Hi Eric,
Yes, you are right, that part could be optimised as you say. If you
have such a patch, I would be happy to review it and incorporate it into
the mainline.
Best,
Cristian
On 22/01/15 21:29, [email protected] wrote:
Sorry for the barrage of emails.
I have a question about how the IndependentSolver handles calls to
computeInitialValues(). The other 3 functions for this phase of the
Solver (computeValues, computeTruth, and computeValidity) do some type
of independence analysis. The goal, it seems, is to only pass forward
the expressions that are directly related to the newest part of the state.

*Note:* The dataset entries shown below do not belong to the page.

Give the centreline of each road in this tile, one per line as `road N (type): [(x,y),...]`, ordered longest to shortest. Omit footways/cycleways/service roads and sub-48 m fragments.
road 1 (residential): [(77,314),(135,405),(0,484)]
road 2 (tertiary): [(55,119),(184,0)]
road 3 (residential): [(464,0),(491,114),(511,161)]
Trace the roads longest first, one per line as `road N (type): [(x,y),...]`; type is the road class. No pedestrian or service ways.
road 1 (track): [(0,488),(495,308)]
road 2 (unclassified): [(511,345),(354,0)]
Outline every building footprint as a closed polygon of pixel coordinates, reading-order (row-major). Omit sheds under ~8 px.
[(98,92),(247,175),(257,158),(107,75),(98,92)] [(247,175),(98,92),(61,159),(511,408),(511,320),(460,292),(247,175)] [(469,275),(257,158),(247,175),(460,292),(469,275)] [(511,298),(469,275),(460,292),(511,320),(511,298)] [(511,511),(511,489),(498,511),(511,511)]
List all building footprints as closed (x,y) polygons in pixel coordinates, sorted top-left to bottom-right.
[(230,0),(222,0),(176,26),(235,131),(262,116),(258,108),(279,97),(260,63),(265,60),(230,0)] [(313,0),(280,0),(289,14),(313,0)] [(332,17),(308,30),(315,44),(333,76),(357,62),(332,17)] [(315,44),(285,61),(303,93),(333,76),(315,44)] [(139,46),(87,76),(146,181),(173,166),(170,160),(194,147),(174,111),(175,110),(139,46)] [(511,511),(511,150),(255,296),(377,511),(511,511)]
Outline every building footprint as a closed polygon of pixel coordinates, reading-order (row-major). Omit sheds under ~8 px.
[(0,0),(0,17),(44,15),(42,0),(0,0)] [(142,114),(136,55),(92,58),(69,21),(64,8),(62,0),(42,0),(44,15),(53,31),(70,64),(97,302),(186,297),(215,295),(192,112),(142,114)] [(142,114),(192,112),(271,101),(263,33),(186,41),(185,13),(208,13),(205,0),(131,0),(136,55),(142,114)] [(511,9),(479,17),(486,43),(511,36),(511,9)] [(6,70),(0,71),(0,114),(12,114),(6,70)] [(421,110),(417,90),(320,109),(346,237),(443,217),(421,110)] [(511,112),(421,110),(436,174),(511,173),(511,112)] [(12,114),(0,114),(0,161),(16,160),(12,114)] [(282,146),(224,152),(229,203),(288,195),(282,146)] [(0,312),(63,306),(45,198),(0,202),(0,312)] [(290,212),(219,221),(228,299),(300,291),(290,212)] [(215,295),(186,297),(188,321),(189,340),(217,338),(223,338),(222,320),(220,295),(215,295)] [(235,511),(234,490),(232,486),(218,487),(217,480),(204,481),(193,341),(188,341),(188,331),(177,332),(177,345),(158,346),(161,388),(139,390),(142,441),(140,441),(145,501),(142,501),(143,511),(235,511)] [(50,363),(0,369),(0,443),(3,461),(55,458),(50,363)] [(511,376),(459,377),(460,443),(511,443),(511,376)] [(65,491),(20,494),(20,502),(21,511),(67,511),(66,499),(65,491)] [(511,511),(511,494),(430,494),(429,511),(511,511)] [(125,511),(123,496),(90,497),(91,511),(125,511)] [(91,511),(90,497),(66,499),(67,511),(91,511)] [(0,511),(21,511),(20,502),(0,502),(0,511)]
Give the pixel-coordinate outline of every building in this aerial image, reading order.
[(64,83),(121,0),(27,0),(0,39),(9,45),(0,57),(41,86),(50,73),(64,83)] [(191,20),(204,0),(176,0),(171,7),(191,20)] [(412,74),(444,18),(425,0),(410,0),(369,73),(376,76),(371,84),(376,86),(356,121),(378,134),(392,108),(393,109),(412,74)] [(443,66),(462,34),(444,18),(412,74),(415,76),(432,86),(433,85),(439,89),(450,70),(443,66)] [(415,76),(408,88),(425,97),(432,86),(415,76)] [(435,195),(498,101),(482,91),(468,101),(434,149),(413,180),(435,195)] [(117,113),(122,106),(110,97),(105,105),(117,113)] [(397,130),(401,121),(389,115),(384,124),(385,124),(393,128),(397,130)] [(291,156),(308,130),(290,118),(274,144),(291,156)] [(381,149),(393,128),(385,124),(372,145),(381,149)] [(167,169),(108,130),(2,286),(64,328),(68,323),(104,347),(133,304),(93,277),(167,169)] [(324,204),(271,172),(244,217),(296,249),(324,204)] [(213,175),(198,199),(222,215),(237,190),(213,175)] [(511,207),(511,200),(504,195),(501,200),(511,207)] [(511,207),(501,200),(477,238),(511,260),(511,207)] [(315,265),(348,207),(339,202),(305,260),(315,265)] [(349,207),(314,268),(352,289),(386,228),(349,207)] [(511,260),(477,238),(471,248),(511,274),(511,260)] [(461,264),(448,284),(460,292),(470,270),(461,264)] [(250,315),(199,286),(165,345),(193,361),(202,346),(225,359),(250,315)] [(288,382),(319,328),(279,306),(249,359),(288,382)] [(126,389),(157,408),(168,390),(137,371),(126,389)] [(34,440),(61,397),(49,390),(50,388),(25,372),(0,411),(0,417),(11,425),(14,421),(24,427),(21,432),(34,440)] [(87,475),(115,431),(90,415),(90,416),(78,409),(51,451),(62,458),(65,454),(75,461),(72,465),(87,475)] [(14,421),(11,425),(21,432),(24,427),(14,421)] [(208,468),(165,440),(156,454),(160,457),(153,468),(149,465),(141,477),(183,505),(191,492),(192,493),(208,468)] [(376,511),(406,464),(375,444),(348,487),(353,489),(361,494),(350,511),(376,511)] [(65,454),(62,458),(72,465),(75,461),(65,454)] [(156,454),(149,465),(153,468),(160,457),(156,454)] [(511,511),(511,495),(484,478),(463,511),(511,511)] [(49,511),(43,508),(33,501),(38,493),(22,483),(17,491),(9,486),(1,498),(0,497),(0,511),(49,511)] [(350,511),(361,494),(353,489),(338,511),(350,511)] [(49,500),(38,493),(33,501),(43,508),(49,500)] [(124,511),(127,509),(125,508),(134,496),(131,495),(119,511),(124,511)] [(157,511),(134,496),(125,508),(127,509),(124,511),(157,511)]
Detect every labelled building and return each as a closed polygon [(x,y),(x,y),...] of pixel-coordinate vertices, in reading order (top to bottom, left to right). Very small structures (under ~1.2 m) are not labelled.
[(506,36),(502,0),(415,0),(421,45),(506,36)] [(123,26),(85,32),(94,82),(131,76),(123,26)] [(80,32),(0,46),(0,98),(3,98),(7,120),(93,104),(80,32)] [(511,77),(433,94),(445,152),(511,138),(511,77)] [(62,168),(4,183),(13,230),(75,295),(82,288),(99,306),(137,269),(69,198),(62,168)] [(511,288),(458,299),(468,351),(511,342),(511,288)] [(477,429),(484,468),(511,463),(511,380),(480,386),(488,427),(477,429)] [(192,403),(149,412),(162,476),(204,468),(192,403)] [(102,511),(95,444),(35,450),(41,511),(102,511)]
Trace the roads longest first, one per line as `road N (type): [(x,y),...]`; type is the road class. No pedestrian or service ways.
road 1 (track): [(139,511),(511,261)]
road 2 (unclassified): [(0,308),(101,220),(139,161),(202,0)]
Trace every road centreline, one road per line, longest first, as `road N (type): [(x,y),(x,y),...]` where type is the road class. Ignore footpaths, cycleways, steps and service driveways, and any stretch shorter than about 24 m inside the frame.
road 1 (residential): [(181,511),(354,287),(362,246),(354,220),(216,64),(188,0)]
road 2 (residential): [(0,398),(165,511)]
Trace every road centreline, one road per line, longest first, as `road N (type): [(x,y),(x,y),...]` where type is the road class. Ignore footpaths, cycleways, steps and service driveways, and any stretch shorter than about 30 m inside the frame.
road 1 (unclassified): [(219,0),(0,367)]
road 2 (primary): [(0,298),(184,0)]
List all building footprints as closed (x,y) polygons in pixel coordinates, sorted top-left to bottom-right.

With computeInitialValues(), however, the entire query is forwarded
without any analysis at all. This seems to be suboptimal since every
previous call only evaluated (and therefore cached) pieces of the
query. Therefore, by not breaking the query down, the cached
information can not be easily utilized.
What I would instead expect is the solver splitting the query up into
smaller factors. It would then forward each of these pieces, one by
one, to the next solver instance. Once all the pieces had been
evaluated, it could then recombine the answers from each in order to get
a complete answer. It seems that taking this approach would greatly
increase the chances that the following stages (cache or cex) will hit,
avoiding a SMT call.
My question is, is this intuition correct, and, if not, what am I missing.